Ударили в колокол, и поезд тронулся. Клочья серого дыма летели за окнами вагона третьего класса, и сквозь них виднелись маленькие и большие здания, груды камней и деревья, медленно поворачивающиеся улицы, заполненные людьми. Повседневный, будничный Токио…
Мицу вспомнилось, как неделю назад она стояла на мосту возле станции Ёцудани, борясь с желанием броситься вниз головой.
Нет, больше она не вернется в Токио, туда, где люди пьют кофе, гуляют с любимыми, ходят в кино и где всем снятся несбыточные сны…
Ее ждет другой мир, окруженный сумрачным лесом. В этом мире всегда темно и только тусклые фонари вокруг серых домов бросают мертвенный свет на людей, ослепших от проказы…
Поезд летел над Синагавой. Приподнявшись, Мицу кинула взгляд на крыши домов и фабрик. Она искала гостиницу на Сибуе.
Мокрая дорога на склоне горы… Женщина, тяжело поднимающаяся вверх… мокрые окна гостиницы… мужчина, которому она отдалась впервые в жизни…
Прощайте!
Это слово поднялось откуда-то из глубины ее существа. Оно уже готово было слететь с губ, но Мицу рукой закрыла рот. Женщина снова бросила на нее пристальный взгляд.

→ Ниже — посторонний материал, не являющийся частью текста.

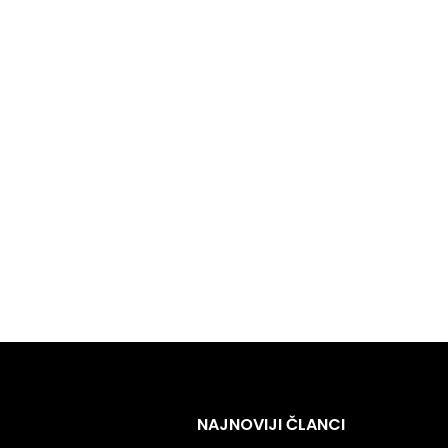
NAJNOVIJI ČLANCI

В Иокогаме вошло много народу. Все места были заняты, и люди заполнили проходы.
— Прошу вас, — раздался печальный женский голос у входа. — Здесь старый больной человек. Может быть, кто-нибудь уступит ему место?
Но усталые пассажиры будто ничего не слыхали. Мужчины развернули газеты и стали читать, надвинув на лоб кепки. Женщины закрыли глаза, притворившись, что дремлют.
— Простите, пожалуйста, может быть, кто-нибудь…
Мицу тоже слыхала этот голос. Больной? А что у него за болезнь? Разве есть болезнь страшнее той, которой заболела Мицу? Она тоже прикрыла глаза, стараясь не слышать слабый голосок женщины. Может быть, этому человеку больно, но ему не может быть больнее, чем ей сейчас.
Тот, у кого есть крошка хлеба, не имеет права отбирать последнее у умирающего с голоду, а если голодный откажется дать эту крошку ближнему, разве он совершит преступление?
Ее душа была как безжизненная пустыня.
Снова раздался голос женщины.
— Оставьте меня в покое, — шептала Мицу, крепко сжимая ручку зонта. — Я тоже больна, я изнемогаю от усталости.